Hi, Scarlet, all her photos are so beautiful that is was hard deciding what ones to use. She is easy to write about, maybe that was why she had such a hard time. I am really glad you liked it.
Hi, Kate, I am so glad I wrote what you needed to hear. Maybe there is something in the air we both breathe that makes our needs dovetail. I think you reveal yourself too. I have read your blog and you put yourself out there. I think you are stronger and braver than you imagine yourself to be.
I quite like the directoire knickers in that last picture, so wrong that the surprise is enticing.
Poppy, a beautiful and sensitive post.
I believe it takes a girl to get beneath the skin of this iconic girl.
I read a very good biography a few years after her death, her life wasn’t easy.
Hollywood’s Razzmatazz hid the inner child from most of us.
Your posts are often thought provoking, I appreciate that.
Love and warm hugs,
Paul.
I like it when people talk nicely about other people.
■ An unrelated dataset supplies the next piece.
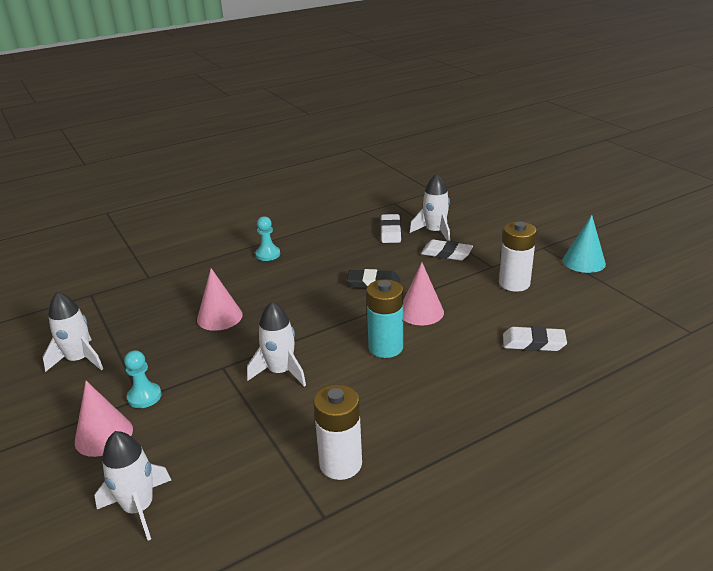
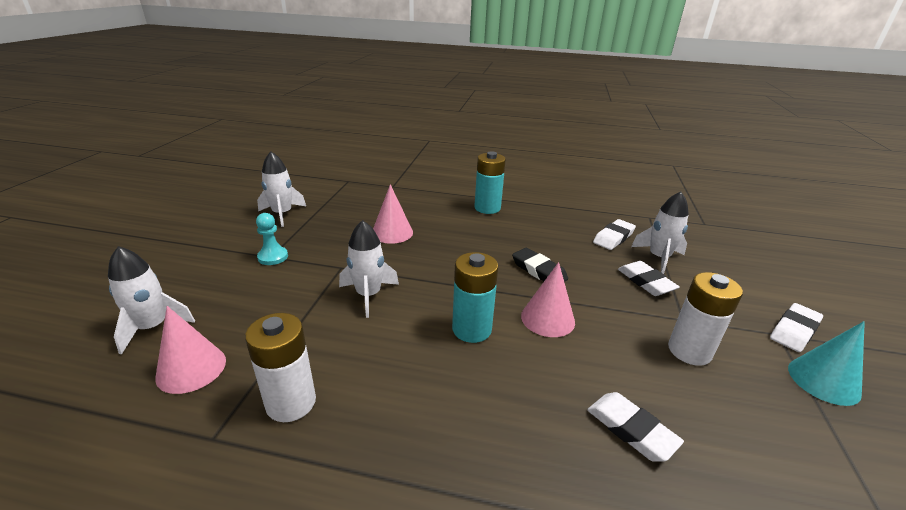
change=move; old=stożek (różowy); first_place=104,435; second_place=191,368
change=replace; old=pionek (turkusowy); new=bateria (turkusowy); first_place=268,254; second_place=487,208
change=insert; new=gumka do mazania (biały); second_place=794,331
That´s very rare nowadays. It´s in fashion to talk in an evil way about celebrities or just others in general. I think that trend is a bit frightening.
I think Marilyn was a sweet girl. I think all the stories that try to prove something else are just envious propaganda. That´s how I want to believe it
Hugs!
-Maria
ps. Great pics
You’re right, Maria. Too many people want to hear the worst about others. This post and the comments from Poppy’s readers prove that there still are positive voices in the world.
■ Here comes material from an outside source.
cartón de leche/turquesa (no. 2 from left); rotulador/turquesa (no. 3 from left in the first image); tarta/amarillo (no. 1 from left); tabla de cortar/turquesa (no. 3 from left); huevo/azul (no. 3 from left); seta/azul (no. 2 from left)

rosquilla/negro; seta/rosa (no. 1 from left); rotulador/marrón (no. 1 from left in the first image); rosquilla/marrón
Maria and Dev, I love what you said about believing the best versus the worst about others. So true, and I’m going to carry that thought with me all day today!
Sheesh, what a day.
Here I am, at last.
Paul, you do say the most wonderful things. She does seem to be a girl that went through a bad time, doesn’t she?
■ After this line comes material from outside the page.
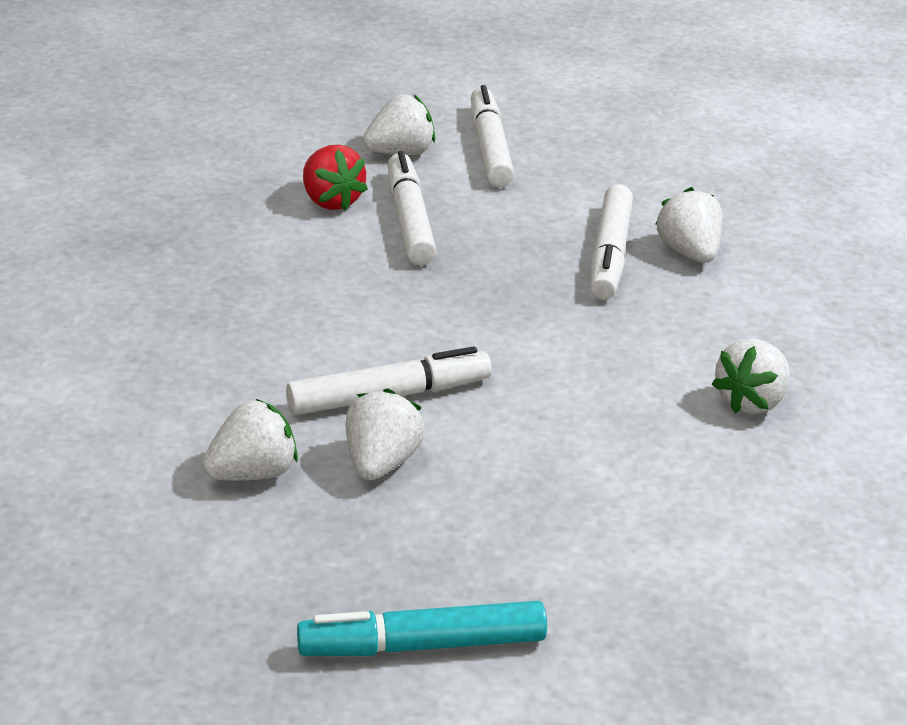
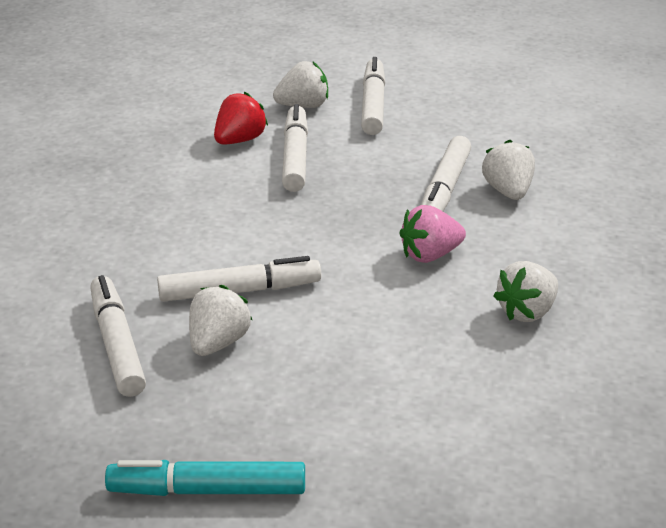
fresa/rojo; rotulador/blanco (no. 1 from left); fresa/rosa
Maria, I agree, agree, agree. The world would be much nicer if we just treat people a bit more kindly. Dev and Scarlet and I all agree with you. You must be right with us all agreeing with you.
*blush*
A beautiful tribute to a beautiful woman. Once every man’s dream, still mine…
Thank you.
You are most welcome, Pat. I am glad you enjoyed the post.
Poppy
I have not had much time to comment lately because work has been horrid, but I keep coming back to read this post and look at the pictures you chose. I love this post, and absolutely agree that there was something about Marilyn that makes me identify with her and think “yes, she was in so many ways one of us.” And, while it is easy to be envious of her incredible beauty, sometimes I feel a little sad when I look at pictures of her because I think there is a significant way in which she differed from many of us — she never found the one who loved her “velvet core,” her inner child. She was never fortunate enough to find the one who made it his life’s goal to protect that “velvet core” and inner child. It is finding “the one” or him finding you, that allows a girl to safely and confidently be “one of us.” In many of the pictures of Marilyn, I see something in her eyes that reminds me of how I felt before my Himself found me — insecure and lonely on the inside, but such a master at pretending that all those around me saw a confident, pulled together woman; that woman is always expecting to be pronounced a fraud. It can be exhausting. I wish she had found the one who loved her not only for being Marilyn, but knew and loved and wanted to protect Norma Jean.
In case it hasn’t been publicized on your side of the pond yet, a new book will be released next week that show Marilyn was like many of us in another way: she worked through many of her thoughts and fears by writing too. The book, Fragments, http://www.amazon.com/Fragments-Poems-Intimate-Notes-Letters/dp/0374158355/ref=sr_1_1?s=books&ie=UTF8&qid=1286458377&sr=1-1 is supposed to publish many of her writings and notes that have not been published before.
Thanks Poppy for a perfect post.
http://ariannaacquiesces.files.wordpress.com/2010/10/15_marilyn_monroe.jpg?w=400
Thank you so much, Ari.
I think you are right about Marilyn not finding the one who would love her like she needed to be loved but it makes no sense to me. She was not short of admirers, not short of husbands even. Maybe the new book will tell us how it could be that she did not find the one.
Thank you again. And thank goodness it is Friday. I am dead on my feet too.